Driving Without a Map



In this age of GPS and other electronic orientation systems, I keep having the slightly giddy feeling reading the economist that I'm a passenger in a car travelling at breakneck speed across unfamiliar terrain, but that the driver has no idea where he (or she) is going. Letting the comment from Yamaguchi pass without even a nod in the other direction. Isn't that the faux pas of the century. What we have are a shopping list of problems, but where, oh where, are our critical faculties.

One of the outgoing deputy governors of the central bank, Yutaka Yamaguchi, said in London last week that the worst of Japan’s deflation might be over. If Mr Yamaguchi’s assessment proves correct, Mr Fukui would have one less headache in the medium term. In the short term, though, it will not silence the critics who believe that more aggressive measures, using monetary and fiscal policy, are needed to tackle Japan’s problems.


Japan’s performance continues to be the weakest in the G7. But it is not the only country in a bad way, nor are its leaders alone in being confused about the appropriate policy response. Germany, in particular, is displaying the same lack of urgency in confronting its economic slowdown as Japanese policymakers have persistently shown.
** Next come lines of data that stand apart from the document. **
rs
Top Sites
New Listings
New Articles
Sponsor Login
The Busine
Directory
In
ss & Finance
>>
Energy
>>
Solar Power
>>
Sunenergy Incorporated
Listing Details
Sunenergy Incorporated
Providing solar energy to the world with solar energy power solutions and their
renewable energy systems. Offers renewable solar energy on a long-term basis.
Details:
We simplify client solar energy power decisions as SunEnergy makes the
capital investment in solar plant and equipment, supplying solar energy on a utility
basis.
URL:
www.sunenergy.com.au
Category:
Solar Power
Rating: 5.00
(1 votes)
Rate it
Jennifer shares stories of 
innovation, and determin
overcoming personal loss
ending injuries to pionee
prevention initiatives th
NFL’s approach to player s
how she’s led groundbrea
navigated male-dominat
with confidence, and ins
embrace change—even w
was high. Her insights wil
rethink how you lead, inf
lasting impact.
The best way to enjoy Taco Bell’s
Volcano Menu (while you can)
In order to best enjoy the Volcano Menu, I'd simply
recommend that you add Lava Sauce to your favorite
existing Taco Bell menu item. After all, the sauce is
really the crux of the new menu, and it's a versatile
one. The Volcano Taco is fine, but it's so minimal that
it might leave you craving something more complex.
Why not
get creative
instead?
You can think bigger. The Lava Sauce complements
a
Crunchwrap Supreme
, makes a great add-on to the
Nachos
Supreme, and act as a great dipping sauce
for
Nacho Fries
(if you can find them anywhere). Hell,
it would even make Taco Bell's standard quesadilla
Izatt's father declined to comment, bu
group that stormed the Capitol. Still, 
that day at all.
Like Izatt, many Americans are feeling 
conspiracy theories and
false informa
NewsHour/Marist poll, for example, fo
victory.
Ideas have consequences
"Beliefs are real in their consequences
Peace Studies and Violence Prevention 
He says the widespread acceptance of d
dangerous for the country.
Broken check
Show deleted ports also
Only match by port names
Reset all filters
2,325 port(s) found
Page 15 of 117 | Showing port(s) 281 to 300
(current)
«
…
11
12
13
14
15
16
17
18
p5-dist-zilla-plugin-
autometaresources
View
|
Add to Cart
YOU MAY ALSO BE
Europe’s largest economy is now once again teetering on the brink of recession. Its government has, as yet, signalled only weak commitment to much-needed structural reforms. And Germany, like France, is embroiled in a bitter dispute about fiscal policy. Both countries are in breach of the euro-area’s fiscal rules, or about to be. The European Central Bank (ECB) has, in the past, shown little enthusiasm for cutting interest rates to stimulate growth while the rules are being flouted.